= Not The New York Times =

Parody newspaper produced in 1978

The front page of the newspaper

Not The New York Times was a parody newspaper of The New York Times created by Christopher Cerf, George Plimpton, Freddy Plimpton, Rusty Unger, and Tony Hendra, and published during the 1978 New York City newspaper strike.

==Background==

Due to a multi-union labor strike by pressmen that had halted production of The New York Times, the New York Daily News, and the New York Post, the Times had not been published since August 9, 1978. The strike had occurred due to the three newspapers each issuing new work rulings which significantly decreased requirements concerning the level of staffing. More than 10,000 workers had walked out during the strike. On October 5, the Post resumed publication when Rupert Murdoch, its owner and publisher, had signed an agreement with the pressmen; however, the Daily News and the Times were still not being produced.

==Production==

Cerf's notes of ideas for the parody

In September 1978, a plan to create Not The New York Times was developed by multiple writers. The newspaper was co-created by Christopher Cerf, George Plimpton, Freddy Plimpton, Rusty Unger, and Tony Hendra. Cerf was a songwriter for Sesame Street, George Plimpton had co-founded The Paris Review, while Hendra was an editor at National Lampoon, and Unger was a columnist for The Village Voice. Unger had suggested the idea of a parody of The New York Times to Cerf, and Cerf told her that he had discussed the same project with Hendra. Cerf had admired Victor Navasky's parodies of the New York Post and the New York Daily News, and Cerf, Hendra, and Unger decided to contact writers that they knew in order to help work on the newspaper. The first person that Unger contacted was Veronica Geng, a writer for The New Yorker, who contributed to the paper. Frances FitzGerald, a writer who worked on the project, recalled that Unger would call people and ask, "We don't know what we're doing exactly, but come help us."
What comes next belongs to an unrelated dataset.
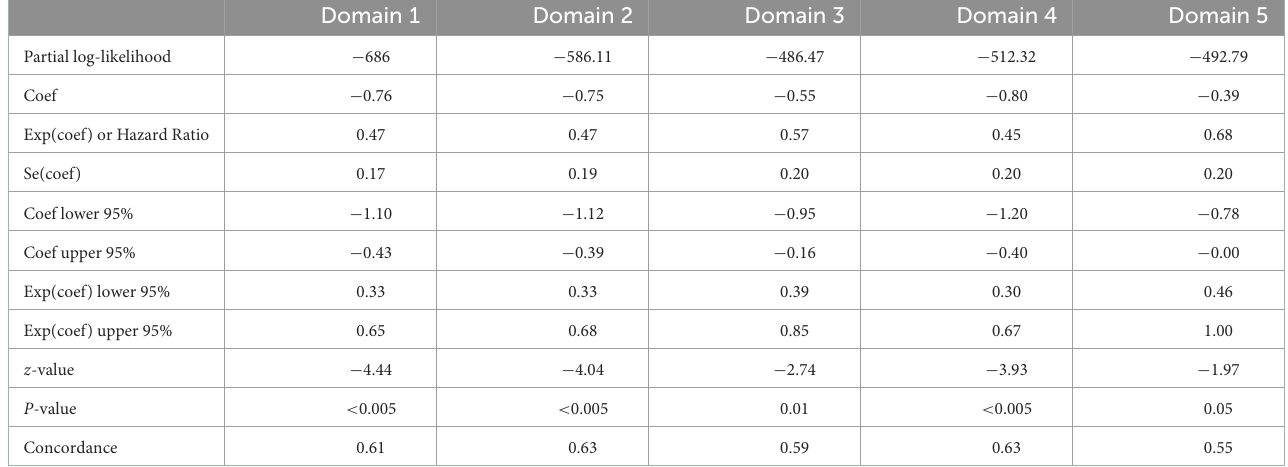
TABLE 6 Summary of Cox Proportional-Hazards Model on all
Cerf said that the "real fun" began when they discovered that staff who worked at the Times wanted to work on the parody as well. Steven Crist, then a copy boy at the Times who had begun trying to make a living through betting on horse racing during the strike, joined the project. Crist would later become a horse racing writer for the Times. Richard Yeend, a designer at the Times, said, "I had no food at the time. I figured this might be an opportunity to have a free meal. I learned that was exactly what this was." FitzGerald contacted Kevin Buckley, a Vietnam War correspondent for Newsweek, who joined the project as well. Glenn Collins, an editor and reporter at the Times, also participated in the parody.
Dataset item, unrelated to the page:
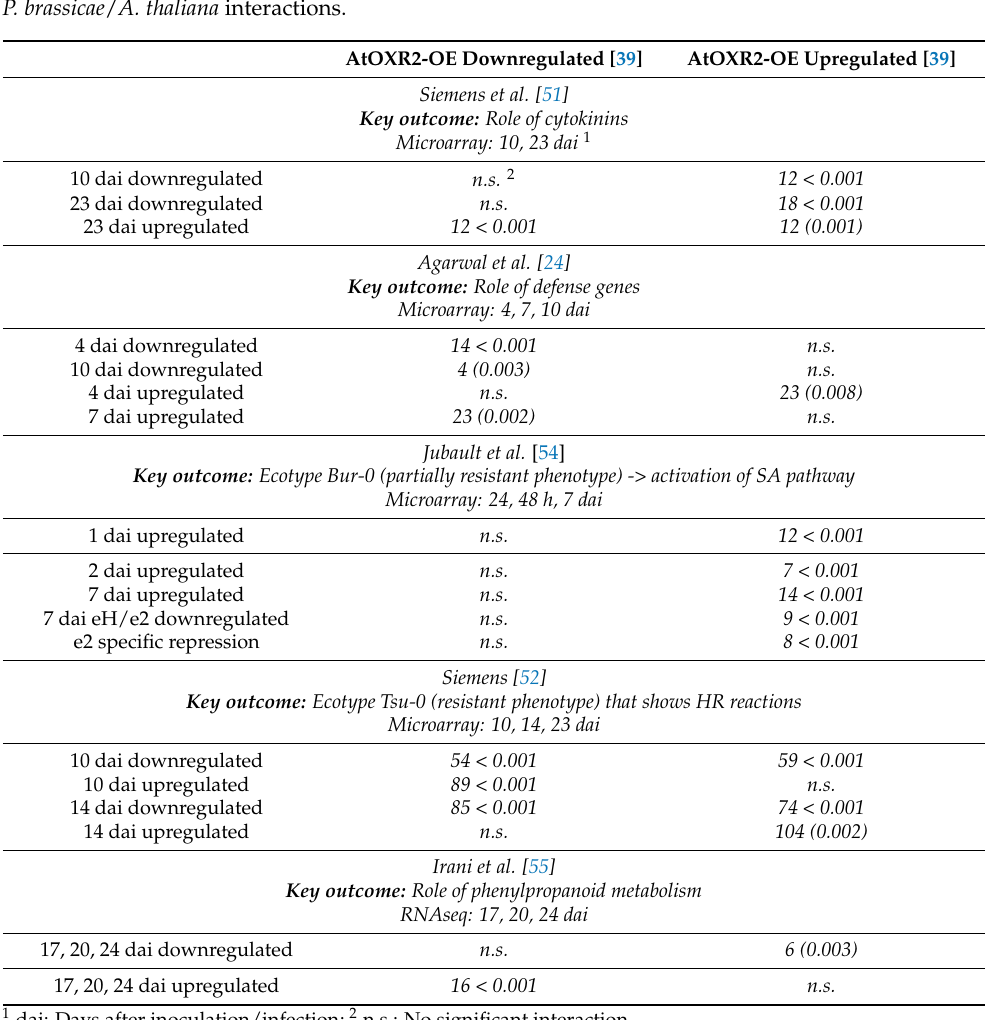
Table 2. Analysis of publicly available transcriptomic datasets for the expression of OXR2 in P. brassicae / A. thaliana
Numerous other writers took part in the production of the newspaper. Carl Bernstein, a reporter known for his work on the Watergate scandal, and then-wife Nora Ephron, joined the project. Collins called the writers a "genius gang of pranksters". Other people who participated in the production included Michael Arlen, Jerzy Kosinski, and Terry Southern.
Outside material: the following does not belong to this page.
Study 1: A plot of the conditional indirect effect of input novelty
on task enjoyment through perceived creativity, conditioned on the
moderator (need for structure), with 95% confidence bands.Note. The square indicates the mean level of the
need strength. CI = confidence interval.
The contents of the newspaper were written by different authors. Geng authored a seven-paragraph piece written entirely in bureaucratese titled "Carter Forestalls Efforts to Defuse Discord Policy", which was printed on the front page.

==Contents==
Not The New York Times was made up of 24 pages, and included 3 sections, 24 fake advertisements, 73 satire articles and 155 fake news briefs. The newspaper carried the slogan "All the News Not Fit to Print", as a parody of the Times motto "All the News That's Fit to Print". The names of its sections were parodies of the Times content as well, with "The Having Section" parodying "The Living Section", and "SprotsMonday" [sic] parodying the Times sports section, which on Mondays was titled "SportsMonday". The weather notice included the announcement "Mostly present today, still there tomorrow".

==Release, reception, & legacy==
The New York Times resumed publication along with the Daily News on November 6, 1978, after 88 days of non-production, a new record. The newspapers reached an agreement with the unions representing the pressmen.

Jim Romenesko of Poynter praised the newspaper as the best parody of The New York Times. Jim Dwyer stated that the parody set the modern standard for fake news, and called it a "pitch-perfect replica, spiritually and physically".

Since the release of Not The New York Times, multiple parodies of the Times and other newspapers have been created. On April 1, 1982, a parody of The Wall Street Journal titled Off The Wall Street Journal, was released, with many of the same writers from Not The New York Times also participating, including Hendra. On November 12, 2008, a spoof of the Times titled New York Times Special Edition was produced and distributed by the activist group The Yes Men. On May 5, 2011, a parody website of the Times, called "The Final Edition", was launched by Hendra, who facetiously thanked the Times for "being so ridiculously easy to parody".

The newspaper is available in Columbia University's Seymour B. Durst Collection of Historical Manuscripts in the "Documents & Newspapers, 1764–1990" section.